Sound overly-complicated? It is.

The compartmentalization of everything is also a tad bit annoying, mostly because it’s unique to Firm Central. Unlike MyCase, Amicus, and Total Attorneys, billing is handled through an outside site (eBillity). You jump back and forth between sites, and the eBillity site isn’t nearly as smooth. The initial setup (gracefully handled remotely by a Thomson Reuters rep) was also overly complicated.

On the other hand, Form Builder is also handled outside of Firm Central, but the integration is so smooth, you barely notice it. Hopefully, that smoothness rubs off on eBillity in a future update.
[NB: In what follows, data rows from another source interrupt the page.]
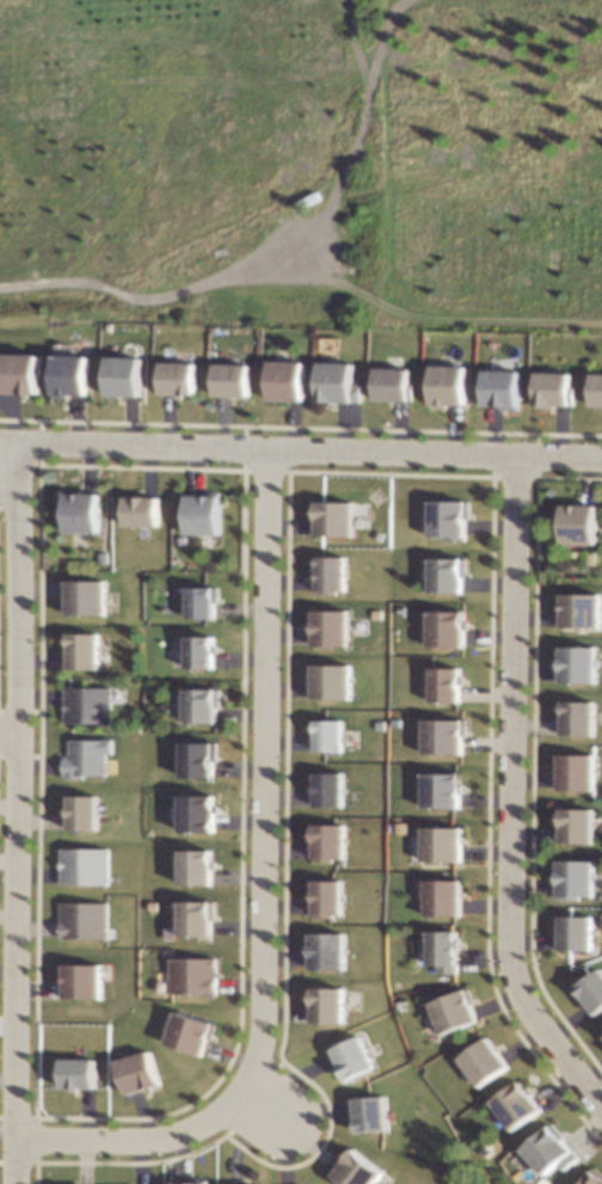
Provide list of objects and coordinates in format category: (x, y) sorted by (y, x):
crop: (301, 139)
road: (175, 292)
building: (31, 373)
building: (80, 375)
building: (132, 375)
building: (185, 376)
building: (292, 377)
building: (237, 379)
building: (341, 380)
building: (398, 384)
building: (453, 384)
building: (507, 385)
building: (558, 387)
building: (599, 389)
road: (10, 446)
road: (311, 449)
building: (88, 512)
building: (146, 512)
building: (207, 515)
building: (452, 518)
building: (341, 519)
building: (582, 521)
building: (452, 572)
building: (339, 573)
building: (90, 597)
building: (208, 602)
building: (585, 608)
building: (453, 627)
building: (336, 628)
building: (87, 650)
building: (209, 650)
building: (583, 664)
building: (335, 679)
building: (453, 684)
building: (88, 703)
building: (206, 704)
building: (583, 716)
road: (7, 729)
building: (335, 731)
building: (451, 734)
building: (205, 756)
building: (89, 758)
building: (582, 771)
building: (335, 786)
building: (450, 788)
road: (513, 796)
building: (204, 811)
building: (86, 812)
road: (15, 814)
building: (582, 825)
building: (335, 841)
building: (449, 843)
building: (205, 861)
building: (88, 868)
building: (580, 877)
road: (267, 894)
building: (449, 896)
building: (333, 898)
building: (201, 917)
building: (87, 919)
building: (582, 933)
building: (450, 946)
building: (332, 953)
building: (199, 975)
building: (89, 980)
building: (593, 996)
building: (335, 1005)
building: (460, 1012)
building: (195, 1032)
building: (358, 1058)
building: (490, 1063)
building: (142, 1071)
building: (83, 1073)
building: (524, 1104)
road: (269, 1111)
building: (377, 1115)
building: (555, 1150)
building: (365, 1170)
building: (596, 1177)
building: (185, 1183)
building: (238, 1183)

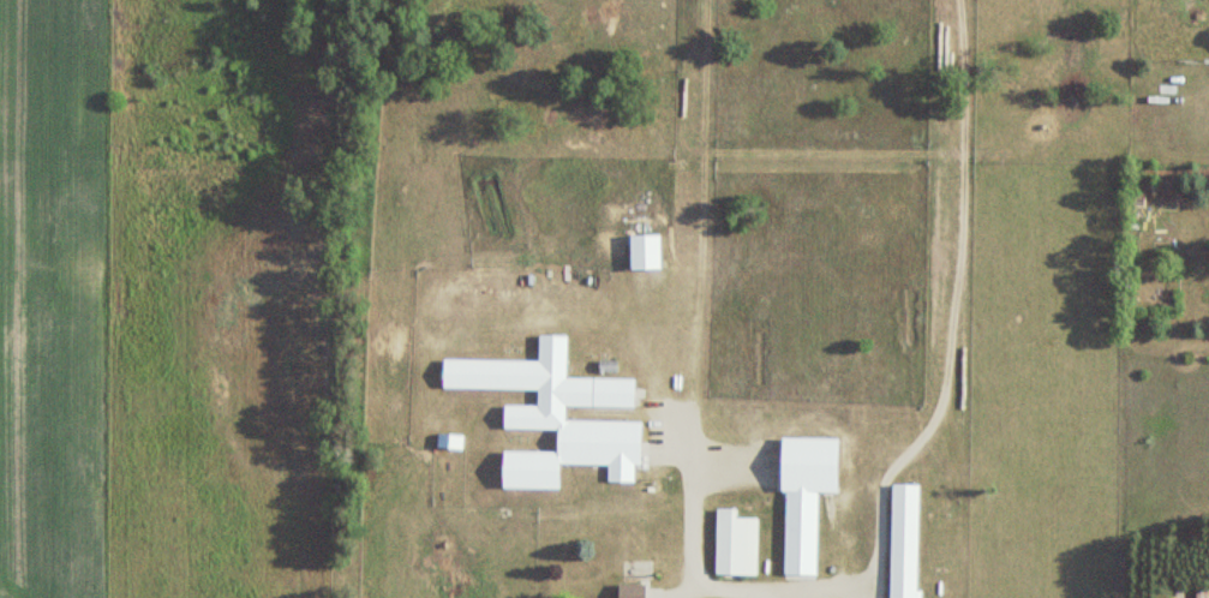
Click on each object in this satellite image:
road: (951, 309)
building: (554, 415)
building: (802, 496)
building: (902, 540)
building: (733, 543)
road: (792, 596)
road: (721, 597)

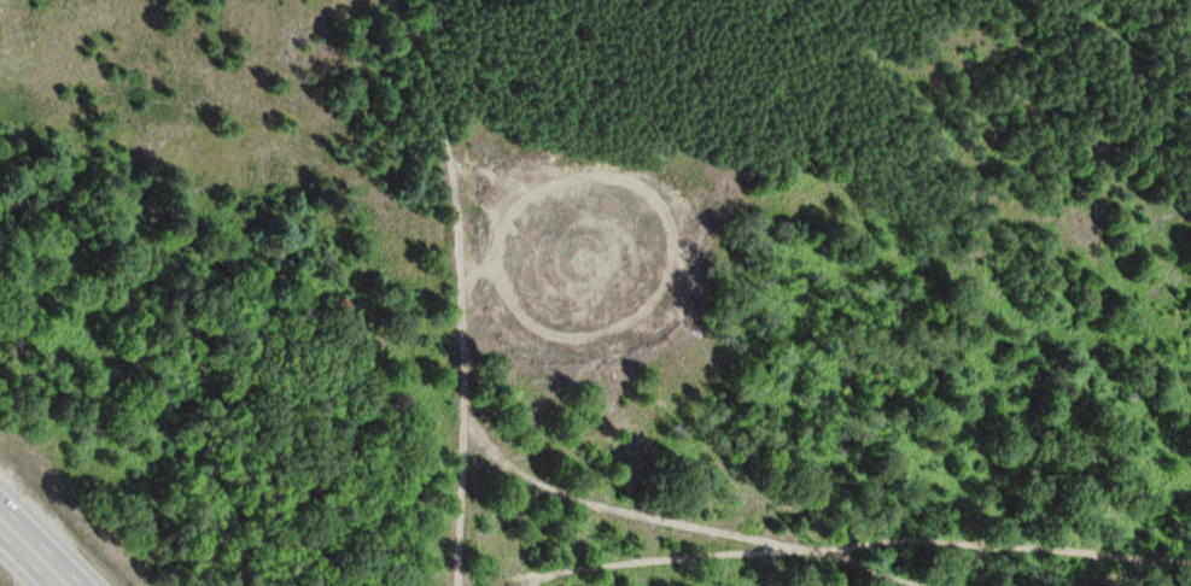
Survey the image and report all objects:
road: (466, 283)
road: (34, 551)
road: (777, 554)
road: (461, 583)

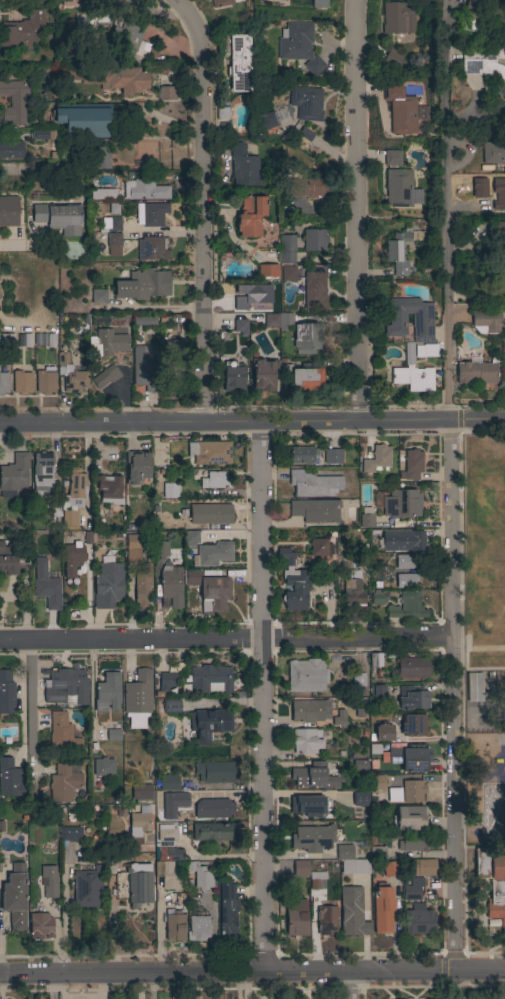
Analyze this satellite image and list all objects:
building: (110, 0)
building: (68, 3)
building: (221, 3)
building: (318, 3)
building: (397, 16)
building: (469, 16)
building: (79, 22)
building: (22, 31)
building: (127, 36)
building: (298, 46)
building: (500, 53)
building: (392, 58)
building: (481, 63)
building: (239, 64)
building: (106, 78)
building: (165, 93)
building: (14, 101)
building: (306, 103)
building: (400, 110)
building: (222, 112)
building: (420, 113)
building: (276, 116)
building: (85, 119)
building: (267, 120)
building: (303, 135)
building: (11, 150)
building: (493, 153)
road: (472, 155)
building: (99, 158)
building: (392, 158)
building: (244, 166)
building: (310, 188)
building: (399, 188)
building: (143, 191)
building: (106, 194)
building: (499, 195)
road: (206, 206)
road: (449, 210)
building: (8, 211)
road: (356, 211)
building: (151, 214)
building: (250, 216)
building: (59, 217)
building: (111, 223)
building: (496, 231)
building: (114, 240)
building: (314, 240)
road: (27, 242)
building: (151, 249)
building: (287, 249)
building: (397, 253)
building: (268, 270)
building: (501, 273)
building: (288, 274)
building: (144, 286)
building: (315, 290)
building: (98, 297)
building: (243, 297)
road: (477, 307)
building: (422, 319)
building: (144, 320)
building: (271, 320)
building: (486, 323)
building: (240, 326)
building: (301, 334)
building: (6, 341)
building: (24, 341)
building: (107, 343)
building: (426, 350)
building: (173, 365)
building: (144, 367)
building: (504, 369)
building: (478, 372)
building: (70, 374)
building: (412, 374)
building: (264, 375)
building: (302, 376)
building: (105, 377)
building: (233, 377)
building: (45, 382)
building: (3, 383)
building: (22, 383)
road: (252, 422)
building: (209, 453)
building: (304, 455)
building: (332, 456)
building: (376, 459)
building: (411, 465)
building: (136, 467)
building: (42, 472)
building: (14, 475)
building: (214, 480)
building: (313, 484)
building: (110, 490)
building: (170, 491)
building: (72, 499)
building: (401, 504)
building: (55, 510)
building: (315, 510)
building: (210, 514)
building: (366, 520)
building: (177, 538)
building: (191, 538)
building: (403, 540)
building: (137, 541)
building: (159, 544)
building: (319, 547)
building: (212, 554)
building: (71, 559)
building: (9, 561)
building: (404, 562)
building: (376, 572)
building: (170, 579)
building: (405, 580)
building: (108, 583)
building: (292, 583)
building: (352, 588)
building: (141, 589)
building: (208, 590)
building: (48, 592)
building: (374, 599)
building: (406, 607)
road: (225, 640)
building: (374, 660)
building: (412, 668)
building: (306, 676)
building: (209, 679)
building: (357, 680)
building: (165, 683)
building: (66, 687)
building: (473, 688)
building: (378, 691)
road: (93, 692)
building: (6, 693)
building: (107, 693)
road: (452, 696)
road: (263, 697)
building: (412, 698)
road: (31, 699)
building: (137, 699)
building: (171, 706)
building: (308, 711)
building: (339, 719)
building: (209, 724)
building: (413, 725)
building: (383, 733)
building: (62, 735)
building: (113, 735)
building: (305, 741)
building: (408, 758)
building: (103, 767)
building: (214, 772)
building: (314, 776)
building: (10, 779)
building: (168, 783)
building: (63, 784)
building: (377, 784)
building: (412, 791)
building: (140, 793)
building: (394, 795)
building: (176, 800)
building: (357, 800)
building: (307, 805)
building: (213, 809)
building: (355, 813)
building: (410, 818)
building: (138, 824)
building: (213, 832)
building: (70, 834)
building: (312, 838)
building: (166, 842)
building: (412, 843)
building: (344, 852)
building: (378, 853)
road: (219, 855)
building: (410, 855)
building: (355, 867)
building: (300, 868)
building: (422, 868)
building: (390, 869)
building: (167, 875)
building: (200, 876)
building: (316, 879)
building: (49, 881)
building: (492, 882)
building: (139, 883)
building: (87, 888)
building: (413, 889)
building: (15, 898)
building: (226, 909)
building: (382, 909)
building: (353, 912)
building: (296, 919)
building: (418, 920)
building: (327, 921)
road: (110, 924)
building: (40, 926)
building: (174, 926)
building: (197, 929)
road: (252, 972)
road: (350, 985)
road: (500, 985)

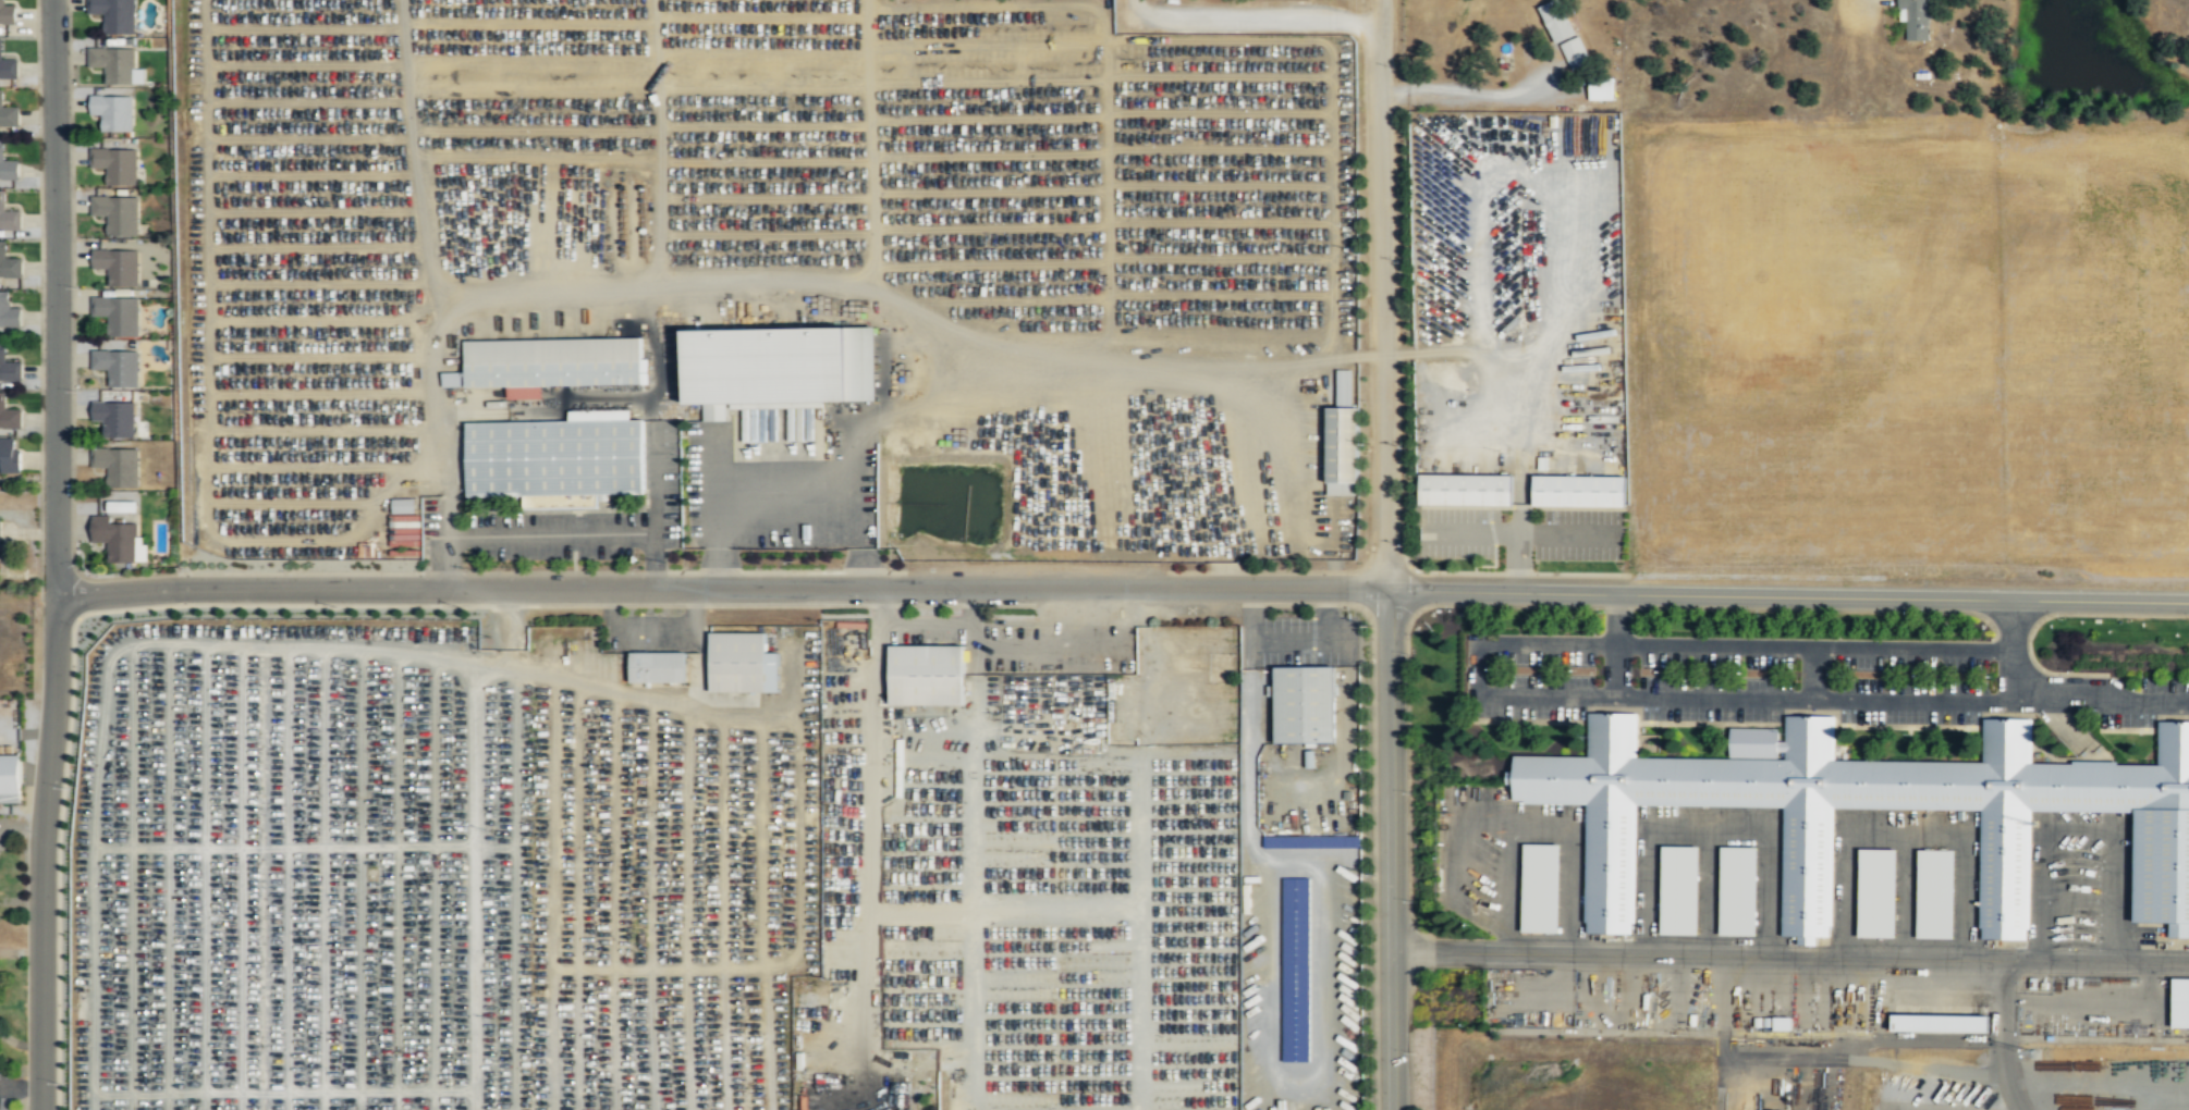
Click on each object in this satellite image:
road: (1860, 4)
road: (1133, 8)
building: (7, 11)
building: (114, 15)
road: (1257, 17)
building: (1914, 18)
building: (1557, 20)
building: (1575, 53)
building: (7, 63)
building: (114, 65)
building: (1600, 91)
road: (1457, 92)
building: (7, 110)
building: (112, 113)
building: (7, 165)
building: (115, 166)
building: (8, 212)
building: (116, 216)
building: (9, 261)
building: (116, 267)
road: (1381, 294)
road: (57, 296)
building: (8, 312)
building: (116, 316)
building: (550, 364)
building: (778, 367)
building: (8, 368)
building: (116, 368)
building: (8, 417)
building: (114, 420)
building: (1343, 441)
building: (9, 457)
building: (557, 459)
building: (116, 467)
building: (1465, 490)
building: (1578, 491)
building: (120, 506)
building: (401, 506)
building: (118, 540)
road: (720, 586)
road: (1787, 595)
road: (2011, 625)
building: (842, 639)
road: (1787, 647)
building: (742, 663)
building: (657, 668)
road: (1617, 670)
road: (1814, 673)
building: (926, 674)
parking lot: (1736, 686)
road: (1649, 697)
road: (2074, 702)
parking lot: (2148, 703)
building: (1305, 704)
building: (11, 779)
road: (1539, 827)
road: (1709, 828)
road: (1906, 830)
road: (2077, 830)
road: (1455, 836)
building: (1295, 841)
road: (1390, 849)
road: (41, 851)
building: (2161, 866)
parking lot: (2080, 884)
building: (1540, 888)
building: (1679, 890)
building: (1737, 891)
road: (1708, 892)
building: (1877, 892)
building: (1935, 893)
road: (1906, 894)
road: (1789, 956)
building: (1296, 969)
building: (2179, 1002)
building: (1938, 1022)
building: (1780, 1023)
road: (1412, 1033)
road: (2005, 1036)

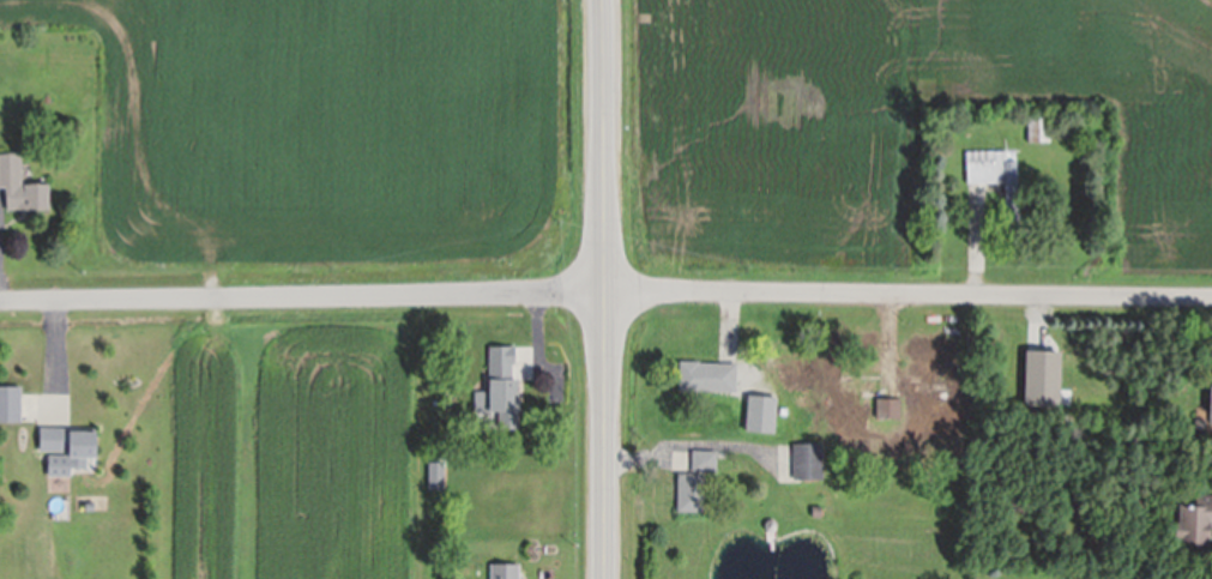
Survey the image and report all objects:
building: (1039, 128)
crop: (329, 137)
building: (997, 176)
building: (21, 186)
road: (607, 289)
road: (909, 295)
road: (303, 299)
building: (707, 377)
building: (1043, 380)
building: (930, 387)
building: (501, 389)
building: (10, 405)
building: (1211, 406)
building: (888, 408)
building: (1137, 420)
building: (1200, 425)
building: (69, 449)
crop: (202, 455)
building: (959, 455)
building: (704, 461)
building: (809, 462)
building: (436, 478)
building: (1059, 484)
building: (691, 493)
building: (817, 511)
building: (771, 525)
building: (1195, 526)
building: (505, 571)

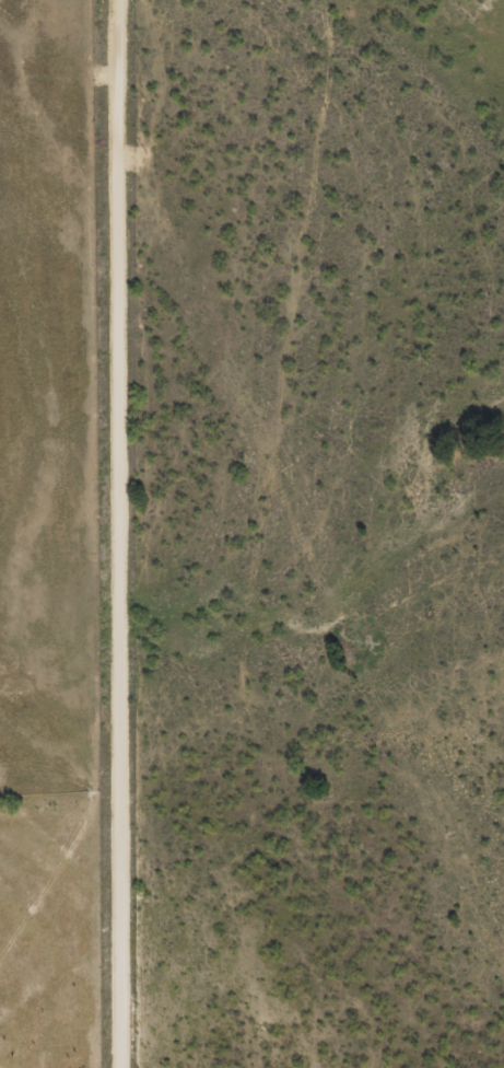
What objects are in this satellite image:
road: (116, 533)

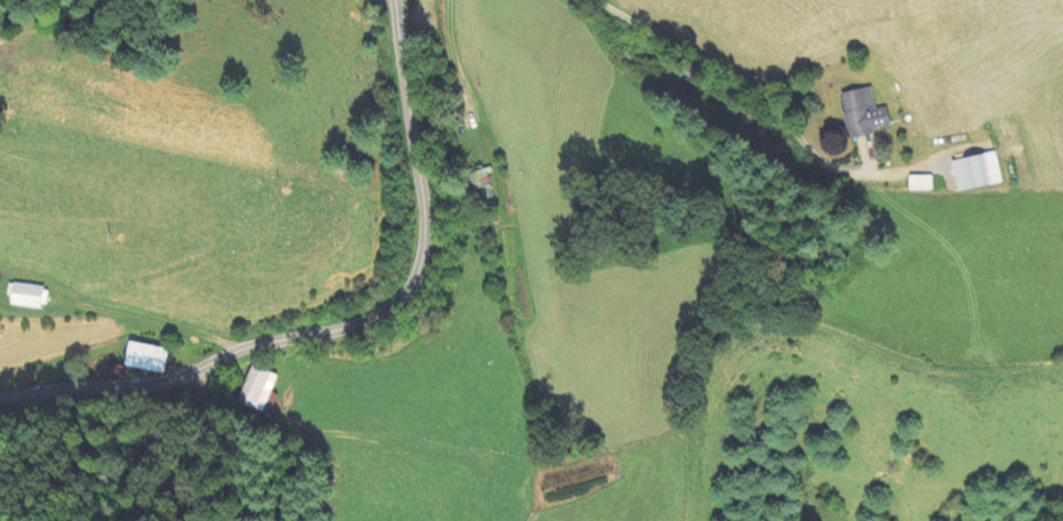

Finally, the price is a factor. It says $35 per user. Add monthly fees for billing, for Form Builder, and even more for WestlawNext, and your overhead is growing exponentially. Then again, WestlawNext and Form Builder are features that others lack, so it’s hard to fault TR for charging extra. Plus, rumor has it that they bundle.

Verdict

Do you already use WestlawNext? How about Microsoft Office Outlook (not the free web version)? If you do, Firm Central is the most robust, feature-packed choice out there, and the marginal cost of tacking it on to your existing Westlaw subscription is worth it. But, if you don’t use desktop Outlook, are a Lexis devotee, or are concerned about monthly overhead, you’re probably going to want to go in another direction.

(Disclosure: As noted, Thomson Reuters is the parent company of FindLaw and provided a copy of Firm Central to the writer for testing. All opinions are the writer’s own.)